Print the listing below a second time, exactly, and omit its images.

---------- Record excerpts ----------

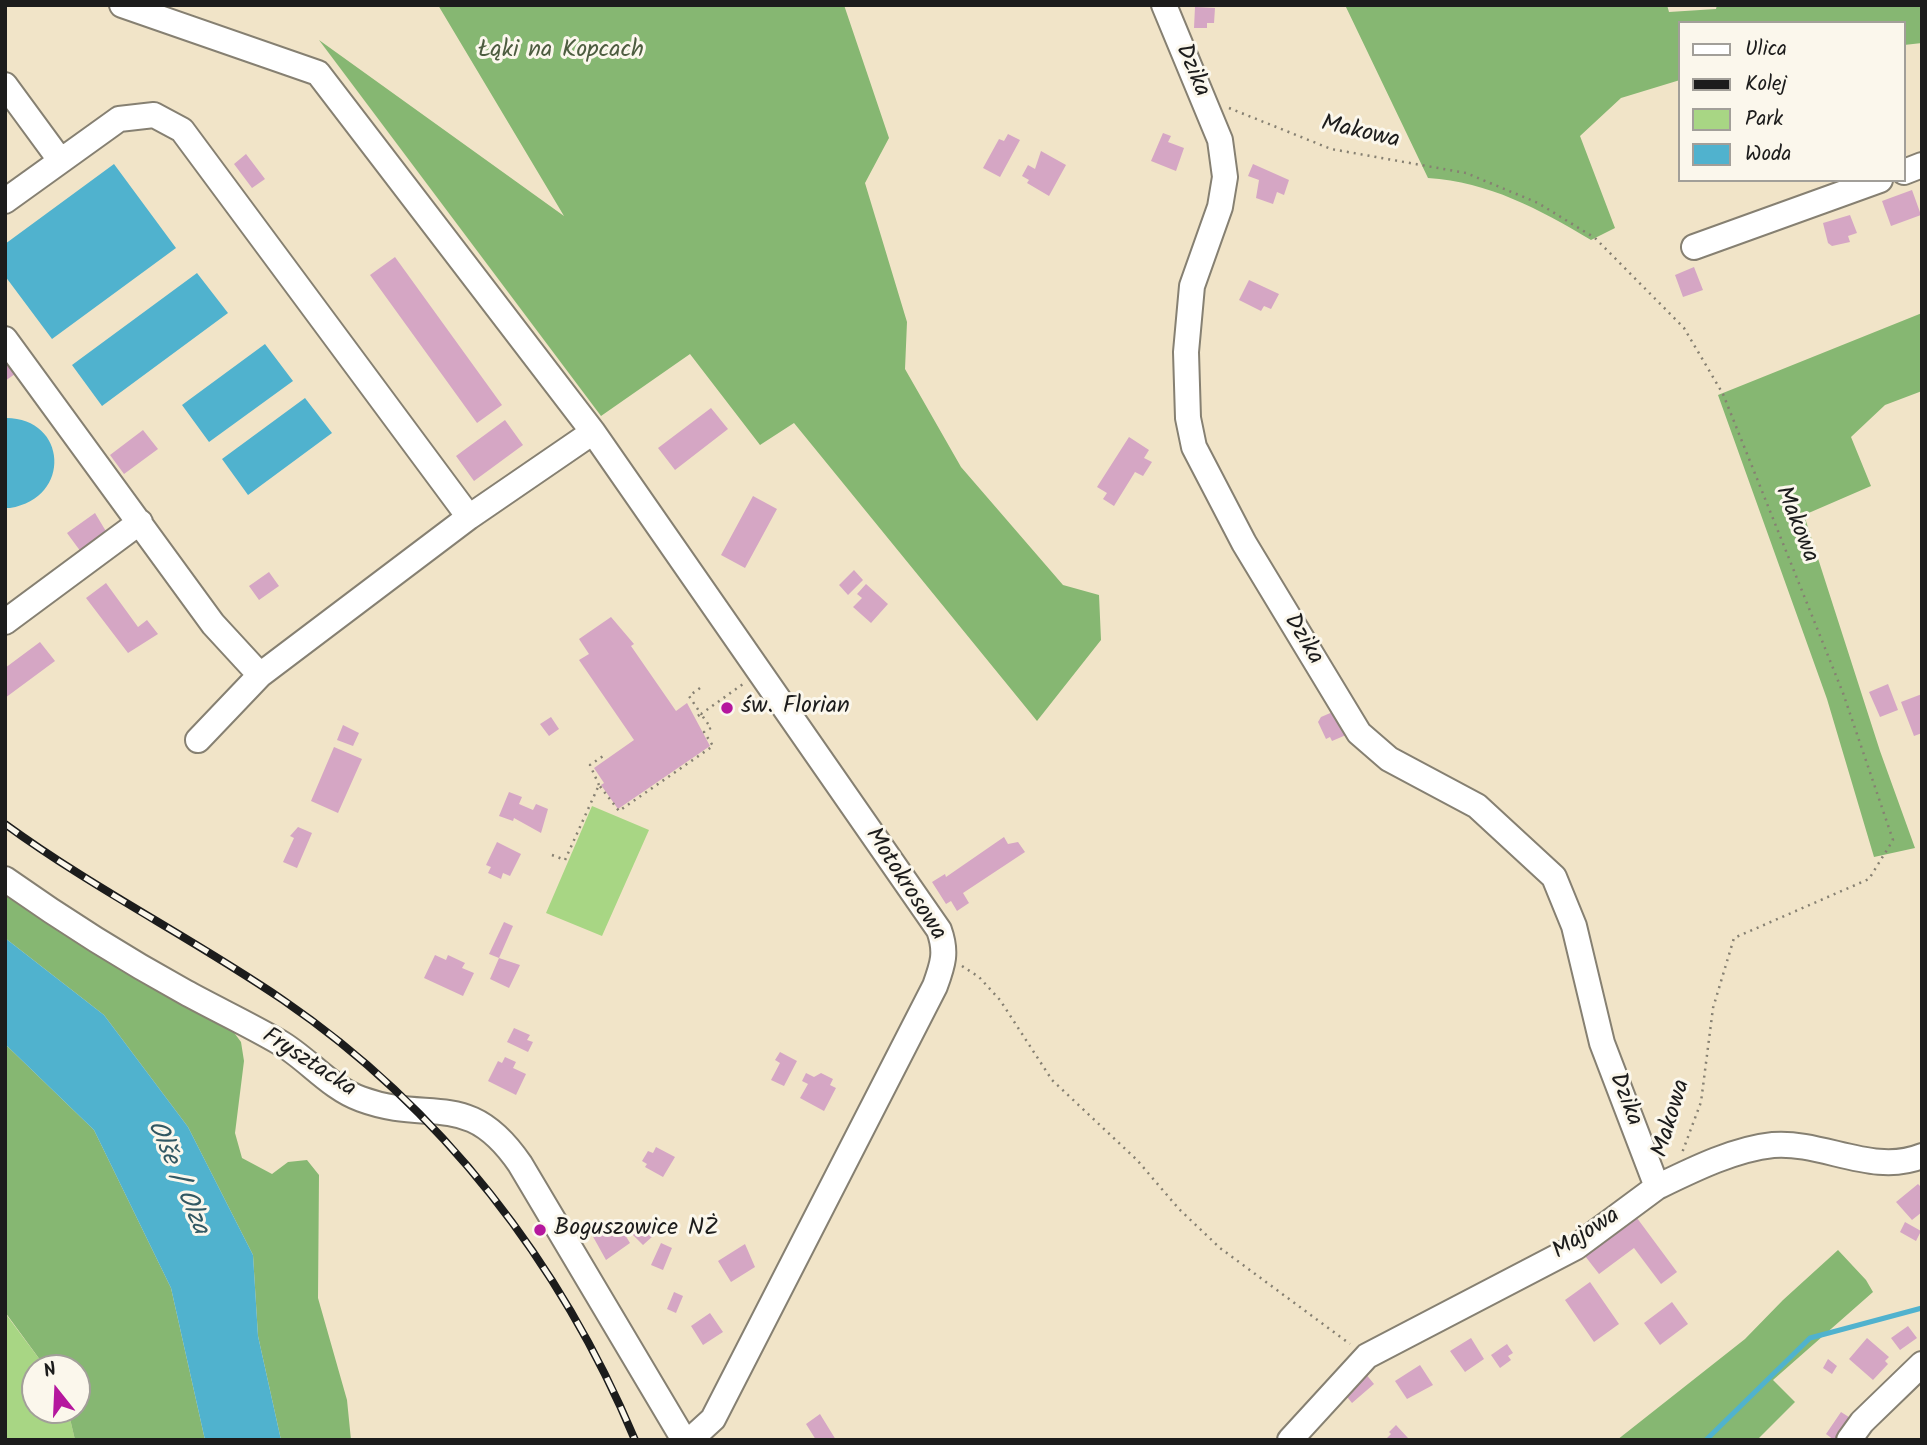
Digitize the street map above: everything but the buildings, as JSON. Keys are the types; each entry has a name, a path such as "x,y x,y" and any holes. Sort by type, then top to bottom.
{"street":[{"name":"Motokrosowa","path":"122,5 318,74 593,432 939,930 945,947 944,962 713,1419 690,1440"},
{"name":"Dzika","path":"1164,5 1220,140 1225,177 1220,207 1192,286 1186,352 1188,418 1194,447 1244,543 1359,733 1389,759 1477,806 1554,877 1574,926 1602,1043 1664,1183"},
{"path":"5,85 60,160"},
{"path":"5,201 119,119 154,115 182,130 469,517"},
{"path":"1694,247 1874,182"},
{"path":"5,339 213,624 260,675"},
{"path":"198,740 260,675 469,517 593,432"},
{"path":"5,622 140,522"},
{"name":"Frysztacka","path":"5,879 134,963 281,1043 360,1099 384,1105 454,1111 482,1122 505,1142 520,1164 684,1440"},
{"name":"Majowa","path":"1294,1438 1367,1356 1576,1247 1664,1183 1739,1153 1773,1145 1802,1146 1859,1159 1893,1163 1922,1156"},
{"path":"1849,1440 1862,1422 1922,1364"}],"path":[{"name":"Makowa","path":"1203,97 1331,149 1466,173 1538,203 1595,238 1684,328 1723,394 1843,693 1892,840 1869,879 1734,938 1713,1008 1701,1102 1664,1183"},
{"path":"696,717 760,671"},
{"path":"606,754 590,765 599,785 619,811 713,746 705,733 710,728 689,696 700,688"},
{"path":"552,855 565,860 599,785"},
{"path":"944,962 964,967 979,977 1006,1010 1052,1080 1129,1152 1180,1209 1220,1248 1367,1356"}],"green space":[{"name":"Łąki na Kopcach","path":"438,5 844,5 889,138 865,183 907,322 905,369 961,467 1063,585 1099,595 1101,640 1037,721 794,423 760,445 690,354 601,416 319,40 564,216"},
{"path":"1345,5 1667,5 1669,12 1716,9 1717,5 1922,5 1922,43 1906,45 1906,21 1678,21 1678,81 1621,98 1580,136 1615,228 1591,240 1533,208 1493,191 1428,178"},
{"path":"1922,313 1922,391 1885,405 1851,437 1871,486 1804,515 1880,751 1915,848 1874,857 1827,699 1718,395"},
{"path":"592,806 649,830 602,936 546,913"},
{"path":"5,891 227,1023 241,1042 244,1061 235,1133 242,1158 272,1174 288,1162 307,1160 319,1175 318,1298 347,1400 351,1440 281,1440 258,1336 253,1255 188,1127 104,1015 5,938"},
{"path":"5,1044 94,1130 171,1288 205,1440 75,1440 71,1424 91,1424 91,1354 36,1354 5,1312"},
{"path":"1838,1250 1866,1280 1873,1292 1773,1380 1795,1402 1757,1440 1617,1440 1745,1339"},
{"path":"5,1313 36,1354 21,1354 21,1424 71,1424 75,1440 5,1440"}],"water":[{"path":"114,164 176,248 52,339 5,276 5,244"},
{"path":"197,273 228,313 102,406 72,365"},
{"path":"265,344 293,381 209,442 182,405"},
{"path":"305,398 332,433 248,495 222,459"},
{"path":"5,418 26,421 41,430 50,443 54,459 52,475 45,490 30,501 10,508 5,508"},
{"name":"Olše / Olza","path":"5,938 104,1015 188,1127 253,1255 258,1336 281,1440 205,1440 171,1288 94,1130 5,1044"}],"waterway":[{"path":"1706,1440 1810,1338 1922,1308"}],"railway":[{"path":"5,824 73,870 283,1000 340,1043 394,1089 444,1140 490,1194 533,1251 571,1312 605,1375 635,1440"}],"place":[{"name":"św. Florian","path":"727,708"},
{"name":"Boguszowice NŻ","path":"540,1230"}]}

----------

== Solved problem ==
Digitize the street map above: everything but the buildings, as JSON. Keys are the types; each entry has a name, a path such as "x,y x,y" and any holes. Sort by type, then top to bottom.
{"street":[{"name":"Motokrosowa","path":"122,5 318,74 593,432 939,930 945,947 944,962 713,1419 690,1440"},
{"name":"Dzika","path":"1164,5 1220,140 1225,177 1220,207 1192,286 1186,352 1188,418 1194,447 1244,543 1359,733 1389,759 1477,806 1554,877 1574,926 1602,1043 1664,1183"},
{"path":"5,85 60,160"},
{"path":"5,201 119,119 154,115 182,130 469,517"},
{"path":"1694,247 1874,182"},
{"path":"5,339 213,624 260,675"},
{"path":"198,740 260,675 469,517 593,432"},
{"path":"5,622 140,522"},
{"name":"Frysztacka","path":"5,879 134,963 281,1043 360,1099 384,1105 454,1111 482,1122 505,1142 520,1164 684,1440"},
{"name":"Majowa","path":"1294,1438 1367,1356 1576,1247 1664,1183 1739,1153 1773,1145 1802,1146 1859,1159 1893,1163 1922,1156"},
{"path":"1849,1440 1862,1422 1922,1364"}],"path":[{"name":"Makowa","path":"1203,97 1331,149 1466,173 1538,203 1595,238 1684,328 1723,394 1843,693 1892,840 1869,879 1734,938 1713,1008 1701,1102 1664,1183"},
{"path":"696,717 760,671"},
{"path":"606,754 590,765 599,785 619,811 713,746 705,733 710,728 689,696 700,688"},
{"path":"552,855 565,860 599,785"},
{"path":"944,962 964,967 979,977 1006,1010 1052,1080 1129,1152 1180,1209 1220,1248 1367,1356"}],"green space":[{"name":"Łąki na Kopcach","path":"438,5 844,5 889,138 865,183 907,322 905,369 961,467 1063,585 1099,595 1101,640 1037,721 794,423 760,445 690,354 601,416 319,40 564,216"},
{"path":"1345,5 1667,5 1669,12 1716,9 1717,5 1922,5 1922,43 1906,45 1906,21 1678,21 1678,81 1621,98 1580,136 1615,228 1591,240 1533,208 1493,191 1428,178"},
{"path":"1922,313 1922,391 1885,405 1851,437 1871,486 1804,515 1880,751 1915,848 1874,857 1827,699 1718,395"},
{"path":"592,806 649,830 602,936 546,913"},
{"path":"5,891 227,1023 241,1042 244,1061 235,1133 242,1158 272,1174 288,1162 307,1160 319,1175 318,1298 347,1400 351,1440 281,1440 258,1336 253,1255 188,1127 104,1015 5,938"},
{"path":"5,1044 94,1130 171,1288 205,1440 75,1440 71,1424 91,1424 91,1354 36,1354 5,1312"},
{"path":"1838,1250 1866,1280 1873,1292 1773,1380 1795,1402 1757,1440 1617,1440 1745,1339"},
{"path":"5,1313 36,1354 21,1354 21,1424 71,1424 75,1440 5,1440"}],"water":[{"path":"114,164 176,248 52,339 5,276 5,244"},
{"path":"197,273 228,313 102,406 72,365"},
{"path":"265,344 293,381 209,442 182,405"},
{"path":"305,398 332,433 248,495 222,459"},
{"path":"5,418 26,421 41,430 50,443 54,459 52,475 45,490 30,501 10,508 5,508"},
{"name":"Olše / Olza","path":"5,938 104,1015 188,1127 253,1255 258,1336 281,1440 205,1440 171,1288 94,1130 5,1044"}],"waterway":[{"path":"1706,1440 1810,1338 1922,1308"}],"railway":[{"path":"5,824 73,870 283,1000 340,1043 394,1089 444,1140 490,1194 533,1251 571,1312 605,1375 635,1440"}],"place":[{"name":"św. Florian","path":"727,708"},
{"name":"Boguszowice NŻ","path":"540,1230"}]}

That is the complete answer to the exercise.